You can say a lot with the setting of a video presentation. In professional video shoots or on-camera ethnographic interviews, videographers often select a recording location that provides exposition or additional information that is not discussed explicitly in the video. You want to select a background that says something about you or your work, but that does not distract too much from your presentation. I recommend something that speaks to your topic or is an essential part of the presentation itself, like a map, still image, artwork, or natural background. You should also think about choosing a location where you will not be interrupted. Although the finished product you are recording will last just ten minutes, you should expect the entire setup and recording to take about thirty minutes.

Lighting

Be sure to sit near a light source like a window or lamp with the light shining on your face. Try to use either natural light (from a window) or an artificial light source; if possible, do not mix natural and artificial light sources, as doing so can make your images grainy. Also, it is good to have at least one light source on your face at a forty-fivedegree angle. You may want to try three-point lighting, which is common in film and video productions, but a single source of light should be sufficient. I recommend filming at the “magic hour” just before dusk for the best natural light.

Sound

You should try to reduce ambient noise as much as possible. Turn off fans, air conditioners, and space heaters that buzz, hum, or click. If you choose to record outside, be aware that planes, trains, cars and people will also be recorded, making your talk difficult to hear.
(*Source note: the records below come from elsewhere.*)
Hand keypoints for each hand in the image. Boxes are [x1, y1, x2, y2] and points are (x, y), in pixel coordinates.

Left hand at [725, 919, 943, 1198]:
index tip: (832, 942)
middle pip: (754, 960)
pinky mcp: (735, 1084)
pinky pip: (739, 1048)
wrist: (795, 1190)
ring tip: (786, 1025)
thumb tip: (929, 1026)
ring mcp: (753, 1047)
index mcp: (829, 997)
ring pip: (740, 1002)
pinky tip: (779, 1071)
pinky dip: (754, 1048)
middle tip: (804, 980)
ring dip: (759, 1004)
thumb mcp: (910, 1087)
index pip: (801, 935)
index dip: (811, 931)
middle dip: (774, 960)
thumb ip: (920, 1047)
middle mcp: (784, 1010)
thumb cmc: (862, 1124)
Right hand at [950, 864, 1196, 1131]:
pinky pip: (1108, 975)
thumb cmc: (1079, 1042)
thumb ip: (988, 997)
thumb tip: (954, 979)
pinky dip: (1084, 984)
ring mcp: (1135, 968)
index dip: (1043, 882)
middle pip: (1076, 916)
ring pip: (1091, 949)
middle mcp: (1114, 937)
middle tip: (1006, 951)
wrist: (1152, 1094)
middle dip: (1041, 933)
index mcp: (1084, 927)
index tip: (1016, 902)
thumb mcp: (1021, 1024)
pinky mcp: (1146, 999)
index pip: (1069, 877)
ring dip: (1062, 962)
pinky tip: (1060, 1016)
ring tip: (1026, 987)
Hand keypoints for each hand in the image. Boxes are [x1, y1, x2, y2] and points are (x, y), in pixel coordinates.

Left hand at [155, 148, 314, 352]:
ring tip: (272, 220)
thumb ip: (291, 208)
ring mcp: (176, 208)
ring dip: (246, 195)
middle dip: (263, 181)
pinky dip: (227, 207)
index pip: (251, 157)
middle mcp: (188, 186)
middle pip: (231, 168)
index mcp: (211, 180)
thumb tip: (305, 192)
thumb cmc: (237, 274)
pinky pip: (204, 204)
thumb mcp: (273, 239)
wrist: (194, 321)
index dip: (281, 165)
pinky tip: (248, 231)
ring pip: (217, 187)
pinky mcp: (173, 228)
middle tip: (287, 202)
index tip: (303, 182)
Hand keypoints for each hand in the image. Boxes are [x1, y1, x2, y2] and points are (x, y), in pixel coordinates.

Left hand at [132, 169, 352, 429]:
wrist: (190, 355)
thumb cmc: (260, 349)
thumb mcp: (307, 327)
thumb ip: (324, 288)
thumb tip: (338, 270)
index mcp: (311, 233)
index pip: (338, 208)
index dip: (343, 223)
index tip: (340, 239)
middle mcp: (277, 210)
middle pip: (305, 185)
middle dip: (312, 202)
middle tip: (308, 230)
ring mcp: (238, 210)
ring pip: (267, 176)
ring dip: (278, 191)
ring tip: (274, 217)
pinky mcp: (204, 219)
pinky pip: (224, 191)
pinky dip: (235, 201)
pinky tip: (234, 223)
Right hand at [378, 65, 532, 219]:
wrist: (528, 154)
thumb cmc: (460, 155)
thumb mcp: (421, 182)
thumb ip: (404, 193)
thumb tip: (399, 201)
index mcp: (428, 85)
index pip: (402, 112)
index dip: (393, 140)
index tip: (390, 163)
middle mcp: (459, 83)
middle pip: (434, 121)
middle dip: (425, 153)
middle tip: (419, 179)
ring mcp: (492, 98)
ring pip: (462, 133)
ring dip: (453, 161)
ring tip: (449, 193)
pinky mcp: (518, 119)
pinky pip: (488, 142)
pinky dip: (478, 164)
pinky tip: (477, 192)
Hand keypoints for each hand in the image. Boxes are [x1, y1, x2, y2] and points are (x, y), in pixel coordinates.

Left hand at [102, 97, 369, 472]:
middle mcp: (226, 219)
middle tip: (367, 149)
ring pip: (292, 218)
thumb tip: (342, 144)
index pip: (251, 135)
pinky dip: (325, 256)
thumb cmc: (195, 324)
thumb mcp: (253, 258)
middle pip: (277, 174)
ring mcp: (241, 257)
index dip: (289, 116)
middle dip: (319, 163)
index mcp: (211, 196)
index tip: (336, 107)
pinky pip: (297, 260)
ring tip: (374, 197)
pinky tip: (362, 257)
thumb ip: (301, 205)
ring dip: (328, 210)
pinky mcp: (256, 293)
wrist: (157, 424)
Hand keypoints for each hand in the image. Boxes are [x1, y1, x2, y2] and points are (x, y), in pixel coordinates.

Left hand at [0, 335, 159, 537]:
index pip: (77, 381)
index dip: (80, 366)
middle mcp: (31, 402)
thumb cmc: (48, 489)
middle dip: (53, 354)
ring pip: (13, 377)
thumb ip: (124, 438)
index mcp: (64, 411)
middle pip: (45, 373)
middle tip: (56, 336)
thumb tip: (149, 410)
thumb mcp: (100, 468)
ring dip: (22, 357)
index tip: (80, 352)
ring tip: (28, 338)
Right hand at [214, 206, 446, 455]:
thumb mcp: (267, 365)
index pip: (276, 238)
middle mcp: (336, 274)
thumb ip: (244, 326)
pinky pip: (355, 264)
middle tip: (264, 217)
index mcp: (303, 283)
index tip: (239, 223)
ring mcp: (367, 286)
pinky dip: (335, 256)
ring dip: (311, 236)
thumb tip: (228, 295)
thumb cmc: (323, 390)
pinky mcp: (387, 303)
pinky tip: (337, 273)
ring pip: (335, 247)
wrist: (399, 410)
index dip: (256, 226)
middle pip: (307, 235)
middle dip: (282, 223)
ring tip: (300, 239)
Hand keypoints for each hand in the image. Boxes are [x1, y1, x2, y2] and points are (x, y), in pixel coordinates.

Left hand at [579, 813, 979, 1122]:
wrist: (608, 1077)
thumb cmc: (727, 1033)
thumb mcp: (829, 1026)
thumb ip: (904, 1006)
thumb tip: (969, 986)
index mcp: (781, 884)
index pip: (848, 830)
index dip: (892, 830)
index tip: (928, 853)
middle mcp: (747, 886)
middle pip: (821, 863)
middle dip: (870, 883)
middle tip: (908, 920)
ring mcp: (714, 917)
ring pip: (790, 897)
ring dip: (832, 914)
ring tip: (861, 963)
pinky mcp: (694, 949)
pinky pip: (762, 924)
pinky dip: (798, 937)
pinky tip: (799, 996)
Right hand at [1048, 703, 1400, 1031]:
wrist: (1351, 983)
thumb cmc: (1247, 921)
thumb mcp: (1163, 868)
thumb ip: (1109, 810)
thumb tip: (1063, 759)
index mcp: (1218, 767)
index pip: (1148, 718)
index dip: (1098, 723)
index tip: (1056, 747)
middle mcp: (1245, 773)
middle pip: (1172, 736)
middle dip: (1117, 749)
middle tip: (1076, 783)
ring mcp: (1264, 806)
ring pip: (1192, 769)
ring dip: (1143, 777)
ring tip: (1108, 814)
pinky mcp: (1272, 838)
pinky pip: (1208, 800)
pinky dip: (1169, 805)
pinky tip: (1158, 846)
If you want to film outside, I recommend recording on a less windy day and in a place away from noise and crowds (unless that is part of the presentation). Be sure to turn off your alert sounds and the ringers on your computer and phone. Finally, if you have are using an external microphone, aim it at your throat (not mouth) at a forty-five-degree angle to reduce pops and to pick up the most resonant sound. If you are using the built-in microphone, be sure to keep it at least nine inches from your mouth.

What to Wear

You can, of course, wear whatever you want! But a good rule of thumb in making a video is to avoid shirts that are all white (which reflects light), all black (which absorbs light), bright red, stripes, paisley, or other loud patterns that cause wavy lines in the video.

Conclusion

To record yourself giving a talk, you do not need to invest in expensive equipment, hardware, or applications. Many of the tools for making a recorded presentation are available on your existing computer or smartphone. In this post, we provided step-by-step instructions, technical tools, and general suggestions to improve setting, lighting, and sound quality. More information will be available in early 2018 about how to submit completed presentations, which will be due in late February.